Ce que François Fillon (à la suite du MEDEF et de l'AFEP – l'Association Française des Entreprises Privées) dénonce en critiquant une loi qui " ajoutant des délais aux délais, pousse les entreprises à déposer leur bilan plutôt que de s'adapter par un plan social intelligent ".
Il est vrai que cette loi " anti-licenciements " reflète jusqu'à la caricature la tentation constructiviste à laquelle la gauche succombe (trop) régulièrement. Présentée comme plus protectrice pour les salariés, elle se retourne en fait contre eux : non seulement lorsque le dépôt de bilan conduit à la suppression d'emplois qui auraient pu être sauvés par une restructuration, mais aussi parce que l'allongement des délais fait monter l'angoisse des salariés qui – durant souvent plusieurs mois – ne peuvent savoir lesquels d'entre eux sont concernés par les licenciements projetés ni quelles mesures d'accompagnement leur seront proposées.
Au surplus, le formalisme renforcé de la procédure, loin de permettre davantage de concertation, ne fait qu'exacerber les tensions sociales et multiplier les contentieux, conduisant un nombre croissant d'entreprises à contourner la loi. Toutes circonstances qui favorisent le doute, la suspicion et détruisent la confiance entre directions, salariés et syndicats ; confiance pourtant indispensable pour surmonter les situations de crise.

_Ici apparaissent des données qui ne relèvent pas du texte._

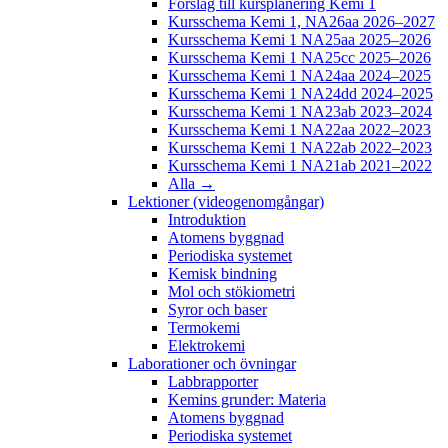
Förslag till kursplanering Kemi 1
Kursschema Kemi 1, NA26aa 2026–2027
Kursschema Kemi 1 NA25aa 2025–2026
Kursschema Kemi 1 NA25cc 2025–2026
Kursschema Kemi 1 NA24aa 2024–2025
Kursschema Kemi 1 NA24dd 2024–2025
Kursschema Kemi 1 NA23ab 2023–2024
Kursschema Kemi 1 NA22aa 2022–2023
Kursschema Kemi 1 NA22ab 2022–2023
Kursschema Kemi 1 NA21ab 2021–2022
Alla →
Lektioner (videogenomgångar)
Introduktion
Atomens byggnad
Periodiska systemet
Kemisk bindning
Mol och stökiometri
Syror och baser
Termokemi
Elektrokemi
Laborationer och övningar
Labbrapporter
Kemins grunder: Materia
Atomens byggnad
Periodiska systemet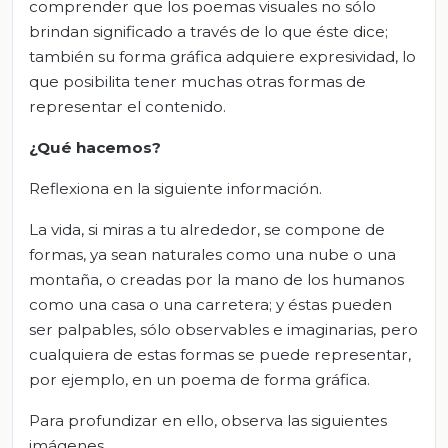
comprender que los poemas visuales no sólo
brindan significado a través de lo que éste dice;
también su forma gráfica adquiere expresividad, lo
que posibilita tener muchas otras formas de
representar el contenido.
¿Qué hacemos?
Reflexiona en la siguiente información.
La vida, si miras a tu alrededor, se compone de
formas, ya sean naturales como una nube o una
montaña, o creadas por la mano de los humanos
como una casa o una carretera; y éstas pueden
ser palpables, sólo observables e imaginarias, pero
cualquiera de estas formas se puede representar,
por ejemplo, en un poema de forma gráfica.
Para profundizar en ello, observa las siguientes
imágenes.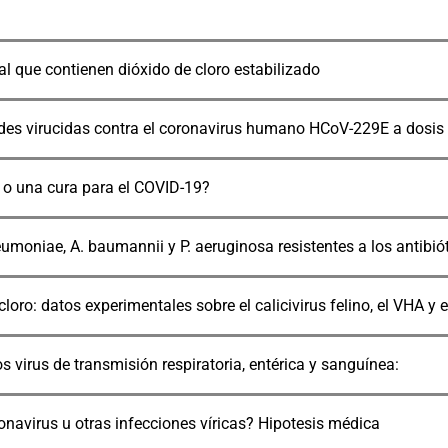
cal que contienen dióxido de cloro estabilizado
des virucidas contra el coronavirus humano HCoV-229E a dosis 
l o una cura para el COVID-19?
eumoniae, A. baumannii y P. aeruginosa resistentes a los antibióti
cloro: datos experimentales sobre el calicivirus felino, el VHA y
os virus de transmisión respiratoria, entérica y sanguínea:
ronavirus u otras infecciones víricas? Hipotesis médica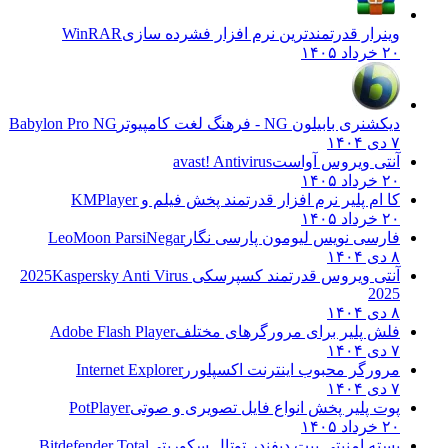
وینرار قدرتمندترین نرم افزار فشرده سازی
WinRAR
۲۰ خرداد ۱۴۰۵
دیکشنری بابیلون NG - فرهنگ لغت کامپیوتر
Babylon Pro NG
۷ دی ۱۴۰۴
آنتی ویروس آواست
avast! Antivirus
۲۰ خرداد ۱۴۰۵
کا ام پلیر نرم افزار قدرتمند پخش فیلم و
KMPlayer
۲۰ خرداد ۱۴۰۵
فارسی نویس لیومون پارسی نگار
LeoMoon ParsiNegar
۸ دی ۱۴۰۴
آنتی ویروس قدرتمند کسپرسکی 2025
Kaspersky Anti Virus
2025
۸ دی ۱۴۰۴
فلش پلیر برای مرورگرهای مختلف
Adobe Flash Player
۷ دی ۱۴۰۴
مرورگر محبوب اینترنت اکسپلورر
Internet Explorer
۷ دی ۱۴۰۴
پوت پلیر پخش انواع فایل تصویری و صوتی
PotPlayer
۲۰ خرداد ۱۴۰۵
بسته امنیتی بیت دیفندر توتال سکوریتی
Bitdefender Total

Fruit d'une idéologie imprégnée de lutte des classes, la loi de modernisation sociale incarne le slogan incantatoire et illusoire du " zéro licenciement ". La logique que le ministre des Affaires sociales semble vouloir lui opposer est celle du " zéro chômeur ", affirmant que " la vraie garantie pour le salarié, ce n'est pas une loi qui interdira le licenciement, car on n'interdira jamais aux entreprises de s'adapter à des conditions économiques difficiles. C'est la possibilité de retrouver un emploi ".
Reste à en trouver les applications concrètes. Le ministre avance celle de la formation continue. Mais le ressort principal de l'emploi demeure le dynamisme et le développement des entreprises.